The mitzvot do have relevance today.  Instead of looking at individual commandments let us consider who we each are in our lives.  Am I an employee responsible for a product or process, if so I have a higher degree of culpability than a volunteer doing the same work because I am compensated already for my time?  A volunteer’s responsibility is to watch out for the obvious pitfalls, and protect against them, but no gain from doing, so less culpability.  A borrower carries more responsibility than a renter because he is to return it as it was given.  Someone who rents an item pays for its wear and tear, but not its abuse. 

What does this mean to us?  Am I an employee or a volunteer at my work, in my family, in my clubs?  What do I expect and what is expected of me?

Do I rent or borrow?  Do I use things up before returning them without honoring those I borrowed from or paying the rental fees?  What about those library books? 

Rules place boundaries and value on ourselves, our work, our responsibility, culpability.  If compared to Hammurabi’s Code these rules and mitzvot are life-giving and demonstrate much freedom.  Do we need rules?  Yes, rules give us freedom.  Especially when the rabbis are encouraged to thing through the implications and applications of thorny issues with the mitzvot. 

So do I behave like an employee at home, and a volunteer at work?  What imbalances could this bring to my life and home?  How do I treat my kids cleaning house, or a maid?  How do I treat my pets? What happens if my pet harms another person?

Do I own, rent or borrow items?  Does one really borrow a cup of sugar when you don’t get that cup back, but a different cup of sugar?  How do these concepts affect me in my daily life either owning, loaning, renting or borrowing?
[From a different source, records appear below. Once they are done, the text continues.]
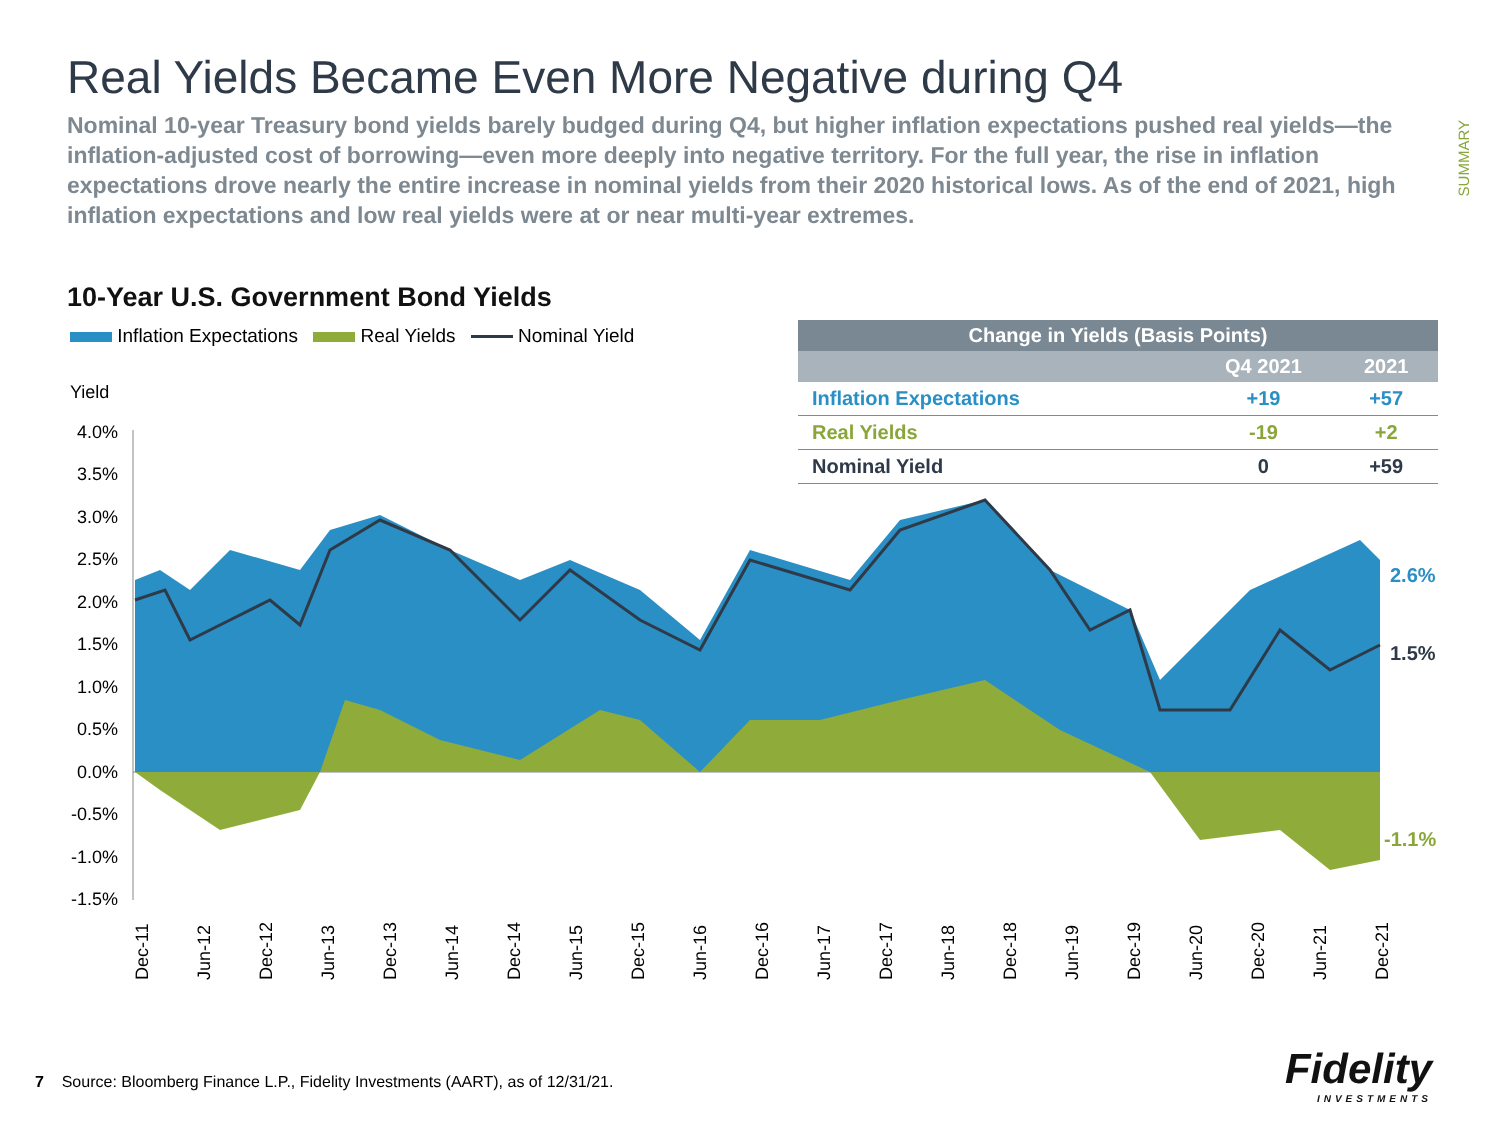Real Yields Became Even More Negative during Q4
Nominal 10-year Treasury bond yields barely budged during Q4, but higher inflation expectations pushed real yields—the inflation-adjusted cost of borrowing—even more deeply into negative territory. For the full year, the rise in inflation expectations drove nearly the entire increase in nominal yields from their 2020 historical lows. As of the end of 2021, high inflation expectations and low real yields were at or near multi-year extremes.
SUMMARY
10-Year U.S. Government Bond Yields
Inflation Expectations Real Yields Nominal Yield
| Change in Yields (Basis Points) | | |
| --- | --- | --- |
| | Q4 2021 | 2021 |
| Inflation Expectations | +19 | +57 |
| Real Yields | -19 | +2 |
| Nominal Yield | 0 | +59 |
Yield
4.0%
3.5%
3.0%
2.5%
2.0%
1.5%
1.0%
0.5%
0.0%
-0.5%
-1.0%
-1.5%
2.6%
1.5%
-1.1%
Dec-11
Jun-12
Dec-12
Jun-13
Dec-13
Jun-14
Dec-14
Jun-15
Dec-15
Jun-16
Dec-16
Jun-17
Dec-17
Jun-18
Dec-18
Jun-19
Dec-19
Jun-20
Dec-20
Jun-21
Dec-21
7 Source: Bloomberg Finance L.P., Fidelity Investments (AART), as of 12/31/21.
Fidelity
INVESTMENTS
The reality is this who gave us these rules and why?  The answer is found in  Shemot 24:12, “HaShem said to Moshe, "Come up to Me on the mountain and wait there, and I will give you the stone tablets with the teachings and commandments which I have inscribed to instruct them."” 

Avenui Malkeinu, Our Father and King who knows us, created us, and is ruler of this earth.  It is a case of “Father knows Best”, some days an old TV show may imitate life and truth.